----- Records to use

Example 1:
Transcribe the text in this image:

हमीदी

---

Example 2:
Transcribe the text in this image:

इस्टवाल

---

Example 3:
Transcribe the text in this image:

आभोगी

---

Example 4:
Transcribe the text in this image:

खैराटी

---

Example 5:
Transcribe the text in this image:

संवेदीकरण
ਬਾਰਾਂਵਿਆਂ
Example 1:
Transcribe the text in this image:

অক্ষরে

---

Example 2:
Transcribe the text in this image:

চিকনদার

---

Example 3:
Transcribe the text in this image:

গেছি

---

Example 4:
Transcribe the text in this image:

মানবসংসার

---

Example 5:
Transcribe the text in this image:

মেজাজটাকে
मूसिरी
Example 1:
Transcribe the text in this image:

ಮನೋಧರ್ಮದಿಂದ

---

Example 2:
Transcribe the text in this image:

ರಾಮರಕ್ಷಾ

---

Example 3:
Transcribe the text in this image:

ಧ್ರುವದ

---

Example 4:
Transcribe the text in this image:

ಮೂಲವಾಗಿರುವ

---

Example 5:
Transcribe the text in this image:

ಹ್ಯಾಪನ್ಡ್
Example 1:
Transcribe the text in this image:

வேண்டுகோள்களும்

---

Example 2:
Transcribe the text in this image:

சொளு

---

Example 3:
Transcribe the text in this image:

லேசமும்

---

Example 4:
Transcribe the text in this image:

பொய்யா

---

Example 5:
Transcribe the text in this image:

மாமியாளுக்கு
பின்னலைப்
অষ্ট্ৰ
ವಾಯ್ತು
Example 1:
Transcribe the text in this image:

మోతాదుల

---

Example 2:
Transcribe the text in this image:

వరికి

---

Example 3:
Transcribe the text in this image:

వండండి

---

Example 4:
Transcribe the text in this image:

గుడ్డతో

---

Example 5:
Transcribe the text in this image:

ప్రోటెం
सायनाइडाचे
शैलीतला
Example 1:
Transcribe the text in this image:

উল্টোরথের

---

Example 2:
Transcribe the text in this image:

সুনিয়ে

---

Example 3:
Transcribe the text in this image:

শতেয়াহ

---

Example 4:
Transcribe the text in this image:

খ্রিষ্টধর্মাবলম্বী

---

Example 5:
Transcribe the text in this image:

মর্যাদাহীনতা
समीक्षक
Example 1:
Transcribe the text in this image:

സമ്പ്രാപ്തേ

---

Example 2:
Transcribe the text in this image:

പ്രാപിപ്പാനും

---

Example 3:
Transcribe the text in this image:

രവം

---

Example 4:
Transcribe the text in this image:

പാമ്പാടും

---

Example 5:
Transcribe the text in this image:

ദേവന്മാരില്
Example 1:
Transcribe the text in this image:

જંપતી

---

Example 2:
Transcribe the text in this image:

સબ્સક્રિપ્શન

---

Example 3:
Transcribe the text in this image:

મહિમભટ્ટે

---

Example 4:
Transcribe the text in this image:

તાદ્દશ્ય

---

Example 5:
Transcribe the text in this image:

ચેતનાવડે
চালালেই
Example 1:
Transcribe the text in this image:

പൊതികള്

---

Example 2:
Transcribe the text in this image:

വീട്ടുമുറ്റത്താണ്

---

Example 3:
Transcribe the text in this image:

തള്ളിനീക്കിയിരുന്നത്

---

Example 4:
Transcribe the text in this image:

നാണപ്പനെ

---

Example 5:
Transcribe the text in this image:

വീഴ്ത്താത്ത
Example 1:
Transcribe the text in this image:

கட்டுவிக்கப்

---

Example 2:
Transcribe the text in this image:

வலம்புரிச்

----------

- [Problem] Would you return every line of the data above exactly?

- [Task solution]
Example 1:
Transcribe the text in this image:

हमीदी

---

Example 2:
Transcribe the text in this image:

इस्टवाल

---

Example 3:
Transcribe the text in this image:

आभोगी

---

Example 4:
Transcribe the text in this image:

खैराटी

---

Example 5:
Transcribe the text in this image:

संवेदीकरण
ਬਾਰਾਂਵਿਆਂ
Example 1:
Transcribe the text in this image:

অক্ষরে

---

Example 2:
Transcribe the text in this image:

চিকনদার

---

Example 3:
Transcribe the text in this image:

গেছি

---

Example 4:
Transcribe the text in this image:

মানবসংসার

---

Example 5:
Transcribe the text in this image:

মেজাজটাকে
मूसिरी
Example 1:
Transcribe the text in this image:

ಮನೋಧರ್ಮದಿಂದ

---

Example 2:
Transcribe the text in this image:

ರಾಮರಕ್ಷಾ

---

Example 3:
Transcribe the text in this image:

ಧ್ರುವದ

---

Example 4:
Transcribe the text in this image:

ಮೂಲವಾಗಿರುವ

---

Example 5:
Transcribe the text in this image:

ಹ್ಯಾಪನ್ಡ್
Example 1:
Transcribe the text in this image:

வேண்டுகோள்களும்

---

Example 2:
Transcribe the text in this image:

சொளு

---

Example 3:
Transcribe the text in this image:

லேசமும்

---

Example 4:
Transcribe the text in this image:

பொய்யா

---

Example 5:
Transcribe the text in this image:

மாமியாளுக்கு
பின்னலைப்
অষ্ট্ৰ
ವಾಯ್ತು
Example 1:
Transcribe the text in this image:

మోతాదుల

---

Example 2:
Transcribe the text in this image:

వరికి

---

Example 3:
Transcribe the text in this image:

వండండి

---

Example 4:
Transcribe the text in this image:

గుడ్డతో

---

Example 5:
Transcribe the text in this image:

ప్రోటెం
सायनाइडाचे
शैलीतला
Example 1:
Transcribe the text in this image:

উল্টোরথের

---

Example 2:
Transcribe the text in this image:

সুনিয়ে

---

Example 3:
Transcribe the text in this image:

শতেয়াহ

---

Example 4:
Transcribe the text in this image:

খ্রিষ্টধর্মাবলম্বী

---

Example 5:
Transcribe the text in this image:

মর্যাদাহীনতা
समीक्षक
Example 1:
Transcribe the text in this image:

സമ്പ്രാപ്തേ

---

Example 2:
Transcribe the text in this image:

പ്രാപിപ്പാനും

---

Example 3:
Transcribe the text in this image:

രവം

---

Example 4:
Transcribe the text in this image:

പാമ്പാടും

---

Example 5:
Transcribe the text in this image:

ദേവന്മാരില്
Example 1:
Transcribe the text in this image:

જંપતી

---

Example 2:
Transcribe the text in this image:

સબ્સક્રિપ્શન

---

Example 3:
Transcribe the text in this image:

મહિમભટ્ટે

---

Example 4:
Transcribe the text in this image:

તાદ્દશ્ય

---

Example 5:
Transcribe the text in this image:

ચેતનાવડે
চালালেই
Example 1:
Transcribe the text in this image:

പൊതികള്

---

Example 2:
Transcribe the text in this image:

വീട്ടുമുറ്റത്താണ്

---

Example 3:
Transcribe the text in this image:

തള്ളിനീക്കിയിരുന്നത്

---

Example 4:
Transcribe the text in this image:

നാണപ്പനെ

---

Example 5:
Transcribe the text in this image:

വീഴ്ത്താത്ത
Example 1:
Transcribe the text in this image:

கட்டுவிக்கப்

---

Example 2:
Transcribe the text in this image:

வலம்புரிச்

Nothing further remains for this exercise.